The U.S. Treasury and Labor Departments are nearing a request for public comment on ways to promote the conversion of 401(k) and IRA savings into annuities or other steady payment streams.
There is “a tremendous amount of interest in the White House” in retirement security initiatives, Assistant Labor Secretary Phyllis C. Borzi told Bloomberg News. Borzi heads the Department of Labor’s Employee Benefits Security Administration.
In addition to annuities, the inquiry is likely to cover other approaches to guaranteeing income, including longevity insurance that would provide an income stream for retirees living beyond a certain advanced age.
AARP is interested in the issue. “There’s a real desire on a lot of people’s parts to try to encourage something other than just rolling over a lump sum, to make sure this money will actually last a lifetime,” said David Certner, legislative counsel for the huge Washington-based advocacy group for retirees.

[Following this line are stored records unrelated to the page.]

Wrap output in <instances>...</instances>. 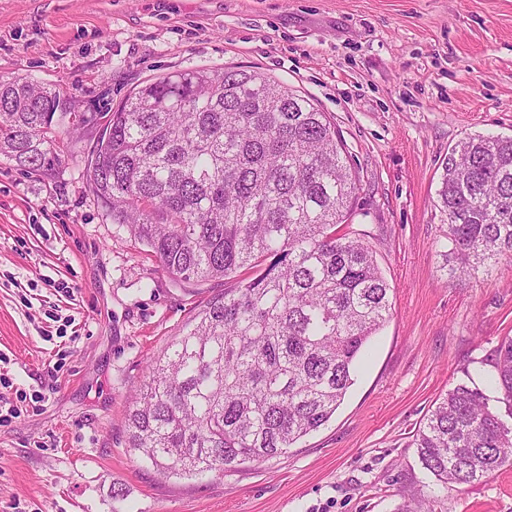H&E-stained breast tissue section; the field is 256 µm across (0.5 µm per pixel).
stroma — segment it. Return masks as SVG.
I'll list each match as a JSON object with an SVG mask.
<instances>
[{
	"label": "stroma",
	"mask_w": 512,
	"mask_h": 512,
	"mask_svg": "<svg viewBox=\"0 0 512 512\" xmlns=\"http://www.w3.org/2000/svg\"><path fill=\"white\" fill-rule=\"evenodd\" d=\"M253 66L327 112L360 172L352 217L390 318L331 419L288 452L166 476L127 443L146 364L227 280H181L90 189L84 128L50 174L0 159V373L46 399L0 426V512H512V464L456 493L409 442L433 403L512 336V258L447 279L444 163L512 136V0H0V75L104 112L142 82ZM66 283L72 299H60Z\"/></svg>",
	"instance_id": "stroma-1"
}]
</instances>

So is the Treasury Department. “There’s been a fair amount of discussion in the literature taking the view that perhaps there ought to be more lifetime income,” agreed Mark Iwry, a Treasury official who works on retirement income. “The question is how to encourage it, and whether the government can and should be helpful in that regard.”
Fools rush in?
But there’s no clear indication from Washington yet regarding the kind of annuity the administration favors, or whether it understands the differences between immediate and deferred, fixed and variable, single and joint, or life and period certain annuities—in short, all the nuances that make annuity decisions so complex and problematic.
Americans undoubtedly need help with retirement income. The average 401(k) fund balance was $60,700 as of last September 30. That was better than the $47,500 in March 2009, but still shy of its average of $69,200 at the end of 2007, according to a Fidelity Investments review of 11 million accounts it manages.
Those humble balances argue against income annuities as much they argue for annuities, because small balances buy very little monthly income. If the government mandated partial annuitization, the resulting income streams would be even smaller.
Adding lifetime income to 401(k) plans is “a great idea, but how much are people really going to get out of it?” said Karen Ferguson, director of the Pension Rights Center in Washington, D.C., who would like to see a revival of defined benefit plans.
The public isn’t exactly clamoring for annuities. All but about two percent of 401(k) plan participants take their savings as a lump sum on retirement, according to the Washington-based Retirement Security Project. When they can, even workers with defined-benefit pensions tend to take their benefits as lump sums rather than as annuities.
“Households’ views on policy changes revealed a preference to preserve retirement account features and flexibility,” said a report by the Investment Company Institute, which represents the mutual fund companies whose products 401(k) participants invest in. Seven in 10 U.S. households would object to a requirement that retirees convert part of their savings into annuities, the report said.
Recipe for politicization
A government push for annuities—either life annuities or deferred variable annuities with lifetime income riders—could put it squarely between the insurance companies and mutual fund companies that are in a zero-sum competition for the trillions that Americans hold in retirement accounts.
Mutual fund companies, represented by the Investment Company Institute, clearly don’t want to see 401(k) assets move out of their products and into the general funds of insurance companies, as they would if more Americans bought income annuities at retirement, as many Britons do.
John Brennan, the former chairman of Vanguard, the giant mutual fund company, criticized private annuities as expensive and offering little inflation protection. Americans already have “the best annuity in the world, which is Social Security,” he said on Bloomberg Television.
AARP’s Certner said policy makers could reduce annuity costs by encouraging the use of group annuities, which are bought by employers rather than individuals and often carry lower fees, or using approaches that provide retirement income without commercial annuities.